Captive renewable energy projects with capacities exceeding 100% of the contract demand and up to 200% must install a BESS with a minimum storage capacity equivalent to 20% of the energy generated from the renewable capacity beyond 100% of the contract demand.
Registration charges, transmission, and wheeling charges for renewable projects with BESS will be exempted as per the prevailing policy and regulations, as amended from time to time.
Project Commissioning
Once the project is installed, the developer must submit a formal request to RREC, accompanied by the CEIG approval and all documents required to verify the captive status of the consumer, in cases of captive consumption.

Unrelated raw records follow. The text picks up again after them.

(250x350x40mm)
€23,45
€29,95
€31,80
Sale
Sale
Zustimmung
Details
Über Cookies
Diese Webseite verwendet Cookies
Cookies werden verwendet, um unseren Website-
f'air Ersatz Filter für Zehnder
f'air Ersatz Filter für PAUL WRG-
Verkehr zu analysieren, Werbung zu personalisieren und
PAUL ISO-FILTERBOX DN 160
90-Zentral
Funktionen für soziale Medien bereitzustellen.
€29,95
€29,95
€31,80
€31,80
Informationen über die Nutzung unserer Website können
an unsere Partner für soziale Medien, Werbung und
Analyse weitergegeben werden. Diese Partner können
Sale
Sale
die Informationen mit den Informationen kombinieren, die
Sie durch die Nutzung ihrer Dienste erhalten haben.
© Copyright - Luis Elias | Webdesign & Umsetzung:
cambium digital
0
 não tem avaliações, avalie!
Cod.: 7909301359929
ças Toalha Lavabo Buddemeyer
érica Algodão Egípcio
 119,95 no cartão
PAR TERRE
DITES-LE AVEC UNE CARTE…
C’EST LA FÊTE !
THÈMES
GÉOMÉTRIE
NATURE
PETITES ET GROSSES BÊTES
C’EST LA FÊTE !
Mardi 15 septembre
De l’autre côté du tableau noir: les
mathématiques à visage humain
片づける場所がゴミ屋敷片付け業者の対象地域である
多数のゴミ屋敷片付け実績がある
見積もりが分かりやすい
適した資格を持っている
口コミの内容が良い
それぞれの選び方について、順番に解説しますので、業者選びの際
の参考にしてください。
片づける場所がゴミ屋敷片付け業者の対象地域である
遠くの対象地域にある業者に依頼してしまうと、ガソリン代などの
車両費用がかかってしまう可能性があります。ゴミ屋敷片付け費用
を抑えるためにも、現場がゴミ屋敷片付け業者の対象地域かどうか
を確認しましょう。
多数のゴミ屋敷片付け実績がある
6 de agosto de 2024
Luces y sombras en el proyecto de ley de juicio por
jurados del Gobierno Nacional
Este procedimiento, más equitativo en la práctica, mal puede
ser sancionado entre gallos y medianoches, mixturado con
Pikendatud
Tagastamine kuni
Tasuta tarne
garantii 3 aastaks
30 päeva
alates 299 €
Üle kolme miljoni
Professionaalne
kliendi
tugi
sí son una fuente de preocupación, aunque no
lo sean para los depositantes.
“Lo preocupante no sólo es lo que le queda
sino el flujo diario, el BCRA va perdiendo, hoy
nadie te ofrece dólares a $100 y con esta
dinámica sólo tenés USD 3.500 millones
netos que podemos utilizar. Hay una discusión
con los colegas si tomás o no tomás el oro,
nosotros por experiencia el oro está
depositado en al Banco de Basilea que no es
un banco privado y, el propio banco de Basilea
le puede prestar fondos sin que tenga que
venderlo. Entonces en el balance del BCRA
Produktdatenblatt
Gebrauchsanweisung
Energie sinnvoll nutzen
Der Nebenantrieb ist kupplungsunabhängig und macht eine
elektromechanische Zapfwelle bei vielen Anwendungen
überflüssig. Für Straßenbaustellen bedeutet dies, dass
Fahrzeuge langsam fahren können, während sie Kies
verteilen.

After RREC verifies the captive status of the consumer, the proposal will be forwarded to the DISCOM concerned for the formation of a Commissioning Committee. This committee will oversee the commissioning of the project and issue the commissioning certificate. If the consumer fails to meet the required captive criteria, the corresponding project capacity will be classified as a third-party sale. The consumer will be liable to pay the applicable cross-subsidy surcharge and additional surcharge to the DISCOM, as well as renewable energy development and facilitation charges to the RREC.
The consumer must execute the transmission agreement with RVPN or CTU and also enter into the wheeling and banking agreement with the respective DISCOMs.
Once the project is commissioned, the developer will request RREC to refund the security deposit. RREC will process and refund the security deposit in proportion to the commissioned capacity.
Annual Verification
The consumer must submit an annual verification of the project’s captive status to RREC. This verification must confirm compliance with the eligibility conditions, which include consuming at least 51% of the power generated and maintaining a minimum equity stake of 26% in the project. If the consumer fails to submit the required documents or does not meet the prescribed captive criteria, the project capacity will be reclassified as a third-party sale, attracting applicable charges.